Different strategies
While there are many different strategies documented, here are the main ones which we see in the industry.
Application category strategy
- As an organization’s cloud footprint grows, more subscriptions are typically created to support applications. These applications have fundamental differences in business criticality, compliance requirements, access controls, or data protection needs.
- Built from the initial production and nonproduction subscriptions, the subscriptions that support these application categories are organized under either the production or nonproduction management group as applicable.
Application category strategy for Hub and Spoke
- This is a modified version of Application category strategy for the hub and spoke network topology which I have used at various clients.
- By default there is a single Prod spoke subscription. This can be replaced by multiple prod subscriptions ie one for each application if the client wants a different subscription for each application (for billing or governance purposes).
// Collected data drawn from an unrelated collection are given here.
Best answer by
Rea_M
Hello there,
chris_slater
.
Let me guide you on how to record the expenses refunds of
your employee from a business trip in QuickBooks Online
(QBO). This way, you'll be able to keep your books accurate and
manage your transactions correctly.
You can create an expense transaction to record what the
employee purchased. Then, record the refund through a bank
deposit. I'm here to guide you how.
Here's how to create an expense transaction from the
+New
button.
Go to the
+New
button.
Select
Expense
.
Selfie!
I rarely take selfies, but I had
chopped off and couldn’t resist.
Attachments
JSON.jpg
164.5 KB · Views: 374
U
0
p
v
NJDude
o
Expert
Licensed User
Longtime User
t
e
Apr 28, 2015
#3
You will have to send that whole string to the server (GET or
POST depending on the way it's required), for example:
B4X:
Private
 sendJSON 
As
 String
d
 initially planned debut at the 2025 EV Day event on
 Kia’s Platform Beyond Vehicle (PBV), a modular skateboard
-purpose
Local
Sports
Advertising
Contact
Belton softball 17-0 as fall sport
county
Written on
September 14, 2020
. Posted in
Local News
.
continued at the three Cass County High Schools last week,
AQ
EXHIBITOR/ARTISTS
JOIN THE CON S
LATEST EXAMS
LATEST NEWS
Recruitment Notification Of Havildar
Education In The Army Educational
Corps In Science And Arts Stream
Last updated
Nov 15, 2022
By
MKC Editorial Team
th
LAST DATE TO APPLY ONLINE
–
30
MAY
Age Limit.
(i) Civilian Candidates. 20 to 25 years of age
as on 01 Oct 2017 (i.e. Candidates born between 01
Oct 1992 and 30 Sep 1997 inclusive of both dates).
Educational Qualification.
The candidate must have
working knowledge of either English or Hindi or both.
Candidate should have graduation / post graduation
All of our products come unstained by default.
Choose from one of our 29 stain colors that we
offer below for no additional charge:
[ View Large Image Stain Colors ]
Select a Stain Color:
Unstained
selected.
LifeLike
- Also one Sandbox subscription for cloud engineers to use for experimentation.
- The segregation of different environments via subscriptions allows for additional abstraction between environments.
Application strategy for Hub and Spoke
- A newer strategy which has arisen is one in which each subscription is used for a single application (eg: set of microservices supporting a hotel booking app) or landing zone.
- This is especially suitable for those huge workloads which are better off segregated with their own set of resources.
- It can also be combined with the hub and spoke architecture above to ensure each part of tbe hub has its own subscription.
- This is not recommended for those having low degree of automation. You will need fair number of processes/automation to manage so many subscriptions including their creation.
Functional strategy
The functional strategy organizes subscriptions and accounts along functional lines like finance, sales, or IT support. This organization is done by using a management group hierarchy.
Geographic strategy
For organizations with global operations, the geographic strategy groups subscriptions and accounts based on geographic regions using a management group hierarchy.
Mix subscription strategies
Management group hierarchies can be up to six levels deep. This depth gives you the flexibility to create a hierarchy that combines several of these strategies to meet your organizational needs.
Summary
As you see, the hierarchy you go for will depend based on your organisation and the Ops practices in place. This is an important foundational piece on which additional layers of governance, landing zones etc will be built on.